REQUEST ▸ Could each entry below be printed again exactly as given?
**** RECORDS FOR THE TASK ****
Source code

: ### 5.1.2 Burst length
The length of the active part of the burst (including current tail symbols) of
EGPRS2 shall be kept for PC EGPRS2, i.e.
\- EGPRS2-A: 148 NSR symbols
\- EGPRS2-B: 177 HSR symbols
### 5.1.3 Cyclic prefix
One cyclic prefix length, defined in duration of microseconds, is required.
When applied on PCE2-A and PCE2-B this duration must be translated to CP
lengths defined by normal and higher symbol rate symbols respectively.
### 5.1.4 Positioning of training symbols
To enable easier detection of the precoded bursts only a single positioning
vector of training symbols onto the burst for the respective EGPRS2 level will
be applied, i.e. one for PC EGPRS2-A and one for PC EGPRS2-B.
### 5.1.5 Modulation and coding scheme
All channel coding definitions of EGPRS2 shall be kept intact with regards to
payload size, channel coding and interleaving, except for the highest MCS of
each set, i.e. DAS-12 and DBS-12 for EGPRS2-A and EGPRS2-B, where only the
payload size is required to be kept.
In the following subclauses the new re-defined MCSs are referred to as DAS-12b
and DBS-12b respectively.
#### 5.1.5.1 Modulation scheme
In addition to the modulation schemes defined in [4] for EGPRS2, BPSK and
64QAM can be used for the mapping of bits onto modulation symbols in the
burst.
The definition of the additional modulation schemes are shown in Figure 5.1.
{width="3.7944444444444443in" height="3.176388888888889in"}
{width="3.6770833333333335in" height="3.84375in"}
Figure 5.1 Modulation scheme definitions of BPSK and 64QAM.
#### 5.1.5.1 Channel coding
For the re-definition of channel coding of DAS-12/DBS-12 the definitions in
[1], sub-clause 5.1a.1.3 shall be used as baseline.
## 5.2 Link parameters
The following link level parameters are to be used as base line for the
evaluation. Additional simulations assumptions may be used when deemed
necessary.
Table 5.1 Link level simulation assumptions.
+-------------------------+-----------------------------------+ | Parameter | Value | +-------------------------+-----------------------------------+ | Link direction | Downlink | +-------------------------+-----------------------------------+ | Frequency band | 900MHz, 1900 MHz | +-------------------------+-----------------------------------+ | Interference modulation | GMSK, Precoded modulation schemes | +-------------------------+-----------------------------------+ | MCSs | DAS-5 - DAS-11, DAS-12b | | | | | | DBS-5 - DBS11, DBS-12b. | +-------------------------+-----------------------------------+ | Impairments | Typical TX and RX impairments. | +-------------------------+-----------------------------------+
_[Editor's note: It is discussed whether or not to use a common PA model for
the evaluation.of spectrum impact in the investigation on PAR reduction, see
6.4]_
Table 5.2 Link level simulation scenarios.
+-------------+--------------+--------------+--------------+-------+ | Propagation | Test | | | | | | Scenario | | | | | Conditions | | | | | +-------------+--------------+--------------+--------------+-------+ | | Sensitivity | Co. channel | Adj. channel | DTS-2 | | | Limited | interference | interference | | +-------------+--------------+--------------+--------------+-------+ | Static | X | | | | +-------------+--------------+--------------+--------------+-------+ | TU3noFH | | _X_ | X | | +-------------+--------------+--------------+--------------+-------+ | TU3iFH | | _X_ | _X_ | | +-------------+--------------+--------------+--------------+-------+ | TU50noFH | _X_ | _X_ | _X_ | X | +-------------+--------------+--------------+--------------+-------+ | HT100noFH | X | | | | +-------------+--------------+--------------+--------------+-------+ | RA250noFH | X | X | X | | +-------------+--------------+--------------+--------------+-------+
****
WORKED SOLUTION ▸
Source code

: ### 5.1.2 Burst length
The length of the active part of the burst (including current tail symbols) of
EGPRS2 shall be kept for PC EGPRS2, i.e.
\- EGPRS2-A: 148 NSR symbols
\- EGPRS2-B: 177 HSR symbols
### 5.1.3 Cyclic prefix
One cyclic prefix length, defined in duration of microseconds, is required.
When applied on PCE2-A and PCE2-B this duration must be translated to CP
lengths defined by normal and higher symbol rate symbols respectively.
### 5.1.4 Positioning of training symbols
To enable easier detection of the precoded bursts only a single positioning
vector of training symbols onto the burst for the respective EGPRS2 level will
be applied, i.e. one for PC EGPRS2-A and one for PC EGPRS2-B.
### 5.1.5 Modulation and coding scheme
All channel coding definitions of EGPRS2 shall be kept intact with regards to
payload size, channel coding and interleaving, except for the highest MCS of
each set, i.e. DAS-12 and DBS-12 for EGPRS2-A and EGPRS2-B, where only the
payload size is required to be kept.
In the following subclauses the new re-defined MCSs are referred to as DAS-12b
and DBS-12b respectively.
#### 5.1.5.1 Modulation scheme
In addition to the modulation schemes defined in [4] for EGPRS2, BPSK and
64QAM can be used for the mapping of bits onto modulation symbols in the
burst.
The definition of the additional modulation schemes are shown in Figure 5.1.
{width="3.7944444444444443in" height="3.176388888888889in"}
{width="3.6770833333333335in" height="3.84375in"}
Figure 5.1 Modulation scheme definitions of BPSK and 64QAM.
#### 5.1.5.1 Channel coding
For the re-definition of channel coding of DAS-12/DBS-12 the definitions in
[1], sub-clause 5.1a.1.3 shall be used as baseline.
## 5.2 Link parameters
The following link level parameters are to be used as base line for the
evaluation. Additional simulations assumptions may be used when deemed
necessary.
Table 5.1 Link level simulation assumptions.
+-------------------------+-----------------------------------+ | Parameter | Value | +-------------------------+-----------------------------------+ | Link direction | Downlink | +-------------------------+-----------------------------------+ | Frequency band | 900MHz, 1900 MHz | +-------------------------+-----------------------------------+ | Interference modulation | GMSK, Precoded modulation schemes | +-------------------------+-----------------------------------+ | MCSs | DAS-5 - DAS-11, DAS-12b | | | | | | DBS-5 - DBS11, DBS-12b. | +-------------------------+-----------------------------------+ | Impairments | Typical TX and RX impairments. | +-------------------------+-----------------------------------+
_[Editor's note: It is discussed whether or not to use a common PA model for
the evaluation.of spectrum impact in the investigation on PAR reduction, see
6.4]_
Table 5.2 Link level simulation scenarios.
+-------------+--------------+--------------+--------------+-------+ | Propagation | Test | | | | | | Scenario | | | | | Conditions | | | | | +-------------+--------------+--------------+--------------+-------+ | | Sensitivity | Co. channel | Adj. channel | DTS-2 | | | Limited | interference | interference | | +-------------+--------------+--------------+--------------+-------+ | Static | X | | | | +-------------+--------------+--------------+--------------+-------+ | TU3noFH | | _X_ | X | | +-------------+--------------+--------------+--------------+-------+ | TU3iFH | | _X_ | _X_ | | +-------------+--------------+--------------+--------------+-------+ | TU50noFH | _X_ | _X_ | _X_ | X | +-------------+--------------+--------------+--------------+-------+ | HT100noFH | X | | | | +-------------+--------------+--------------+--------------+-------+ | RA250noFH | X | X | X | | +-------------+--------------+--------------+--------------+-------+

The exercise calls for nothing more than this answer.